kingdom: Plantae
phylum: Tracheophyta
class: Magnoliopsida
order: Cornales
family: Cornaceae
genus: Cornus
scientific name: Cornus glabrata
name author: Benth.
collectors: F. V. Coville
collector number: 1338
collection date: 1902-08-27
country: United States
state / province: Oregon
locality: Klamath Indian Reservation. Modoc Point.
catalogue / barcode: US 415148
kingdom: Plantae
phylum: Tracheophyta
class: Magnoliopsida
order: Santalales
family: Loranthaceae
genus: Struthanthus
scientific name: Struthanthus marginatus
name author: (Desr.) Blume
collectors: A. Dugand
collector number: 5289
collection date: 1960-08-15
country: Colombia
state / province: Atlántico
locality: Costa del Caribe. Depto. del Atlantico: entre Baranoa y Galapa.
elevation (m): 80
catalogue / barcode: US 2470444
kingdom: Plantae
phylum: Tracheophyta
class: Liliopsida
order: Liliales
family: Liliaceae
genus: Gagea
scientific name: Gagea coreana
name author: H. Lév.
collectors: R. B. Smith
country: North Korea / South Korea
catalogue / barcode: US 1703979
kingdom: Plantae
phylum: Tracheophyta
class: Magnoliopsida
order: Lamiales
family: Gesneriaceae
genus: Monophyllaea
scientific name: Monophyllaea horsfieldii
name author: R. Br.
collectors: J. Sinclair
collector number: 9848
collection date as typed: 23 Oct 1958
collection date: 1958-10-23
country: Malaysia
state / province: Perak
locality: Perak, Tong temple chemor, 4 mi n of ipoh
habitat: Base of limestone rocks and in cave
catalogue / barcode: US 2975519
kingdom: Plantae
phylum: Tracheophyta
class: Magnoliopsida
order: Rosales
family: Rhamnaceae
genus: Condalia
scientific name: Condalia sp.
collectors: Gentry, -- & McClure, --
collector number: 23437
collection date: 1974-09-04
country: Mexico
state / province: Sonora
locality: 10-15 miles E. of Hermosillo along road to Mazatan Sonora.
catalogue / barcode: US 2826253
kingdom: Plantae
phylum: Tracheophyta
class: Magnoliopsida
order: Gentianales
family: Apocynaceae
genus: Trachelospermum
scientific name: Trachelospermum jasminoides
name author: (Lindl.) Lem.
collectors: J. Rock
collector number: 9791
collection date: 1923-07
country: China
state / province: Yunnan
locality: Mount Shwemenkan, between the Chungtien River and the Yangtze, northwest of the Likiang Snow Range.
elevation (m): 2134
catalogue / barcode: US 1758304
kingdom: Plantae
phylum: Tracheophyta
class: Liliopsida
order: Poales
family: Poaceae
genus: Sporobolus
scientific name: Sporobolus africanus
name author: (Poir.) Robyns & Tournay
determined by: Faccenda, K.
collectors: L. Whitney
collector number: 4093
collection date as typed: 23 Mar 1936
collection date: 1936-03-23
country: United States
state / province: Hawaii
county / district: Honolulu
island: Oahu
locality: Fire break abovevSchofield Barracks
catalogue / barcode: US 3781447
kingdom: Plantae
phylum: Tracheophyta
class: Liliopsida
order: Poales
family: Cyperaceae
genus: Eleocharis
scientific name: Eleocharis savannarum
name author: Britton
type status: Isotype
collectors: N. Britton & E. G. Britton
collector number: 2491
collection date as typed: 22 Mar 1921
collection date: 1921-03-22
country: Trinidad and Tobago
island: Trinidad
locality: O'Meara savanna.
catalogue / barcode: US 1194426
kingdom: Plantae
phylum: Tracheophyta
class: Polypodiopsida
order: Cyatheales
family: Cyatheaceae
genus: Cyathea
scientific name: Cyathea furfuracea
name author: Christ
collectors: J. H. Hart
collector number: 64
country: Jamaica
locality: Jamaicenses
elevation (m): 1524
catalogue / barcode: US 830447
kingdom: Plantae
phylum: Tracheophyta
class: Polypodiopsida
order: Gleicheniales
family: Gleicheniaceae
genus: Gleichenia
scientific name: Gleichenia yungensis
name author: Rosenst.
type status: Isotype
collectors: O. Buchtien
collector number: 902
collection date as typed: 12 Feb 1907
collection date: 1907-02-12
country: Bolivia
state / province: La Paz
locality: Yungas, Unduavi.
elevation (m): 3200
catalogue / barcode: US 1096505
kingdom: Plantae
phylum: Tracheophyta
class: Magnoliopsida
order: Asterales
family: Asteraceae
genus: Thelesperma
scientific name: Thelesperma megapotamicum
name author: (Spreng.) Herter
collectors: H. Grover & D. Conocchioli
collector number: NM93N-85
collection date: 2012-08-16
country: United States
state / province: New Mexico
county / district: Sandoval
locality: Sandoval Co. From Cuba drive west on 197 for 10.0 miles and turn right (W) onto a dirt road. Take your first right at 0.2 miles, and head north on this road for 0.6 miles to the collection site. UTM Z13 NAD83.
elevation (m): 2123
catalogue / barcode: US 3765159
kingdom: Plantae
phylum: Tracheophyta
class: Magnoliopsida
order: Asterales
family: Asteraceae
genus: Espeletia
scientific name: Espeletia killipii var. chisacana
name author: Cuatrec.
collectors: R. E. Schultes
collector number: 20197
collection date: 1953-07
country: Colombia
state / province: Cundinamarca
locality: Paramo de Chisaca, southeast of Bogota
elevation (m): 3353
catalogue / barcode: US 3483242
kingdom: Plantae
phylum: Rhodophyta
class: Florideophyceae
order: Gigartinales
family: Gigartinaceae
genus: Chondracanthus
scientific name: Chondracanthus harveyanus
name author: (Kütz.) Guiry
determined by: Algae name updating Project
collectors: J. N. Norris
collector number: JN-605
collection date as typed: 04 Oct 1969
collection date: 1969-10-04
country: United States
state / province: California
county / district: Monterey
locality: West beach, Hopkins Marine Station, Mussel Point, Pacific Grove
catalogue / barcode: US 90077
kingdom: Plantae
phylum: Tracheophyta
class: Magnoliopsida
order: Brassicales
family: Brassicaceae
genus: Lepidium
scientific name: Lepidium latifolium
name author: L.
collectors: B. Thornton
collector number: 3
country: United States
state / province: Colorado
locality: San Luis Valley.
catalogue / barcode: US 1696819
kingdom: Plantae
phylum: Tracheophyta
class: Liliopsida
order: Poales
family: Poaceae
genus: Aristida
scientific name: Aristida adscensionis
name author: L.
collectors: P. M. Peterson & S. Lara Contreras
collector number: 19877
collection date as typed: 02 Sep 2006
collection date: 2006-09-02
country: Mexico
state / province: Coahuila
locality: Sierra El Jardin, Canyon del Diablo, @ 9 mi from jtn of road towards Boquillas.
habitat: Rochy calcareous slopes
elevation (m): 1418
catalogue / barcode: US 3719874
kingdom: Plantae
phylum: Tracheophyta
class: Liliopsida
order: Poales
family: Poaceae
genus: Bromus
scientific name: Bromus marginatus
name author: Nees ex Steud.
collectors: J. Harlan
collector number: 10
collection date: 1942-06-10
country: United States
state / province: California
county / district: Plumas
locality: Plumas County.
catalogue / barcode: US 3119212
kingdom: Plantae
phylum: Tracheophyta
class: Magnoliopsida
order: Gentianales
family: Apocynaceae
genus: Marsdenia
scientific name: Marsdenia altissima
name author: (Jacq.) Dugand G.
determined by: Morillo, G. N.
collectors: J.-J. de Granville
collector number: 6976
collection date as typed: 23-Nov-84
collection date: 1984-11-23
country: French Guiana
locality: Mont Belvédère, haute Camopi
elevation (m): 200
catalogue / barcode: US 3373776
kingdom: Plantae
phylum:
* * * * * * * * *
**TASK GOAL**
Please arrange the data from the line containing "collection date: 1984-11-23" through the end of the data as a Markdown table with the columns Row and Line, one line per row, leaving out blank lines.

**TASK OUTPUT**
| Row | Line |
|---|---|
| 1 | collection date: 1984-11-23 |
| 2 | country: French Guiana |
| 3 | locality: Mont Belvédère, haute Camopi |
| 4 | elevation (m): 200 |
| 5 | catalogue / barcode: US 3373776 |
| 6 | kingdom: Plantae |
| 7 | phylum: |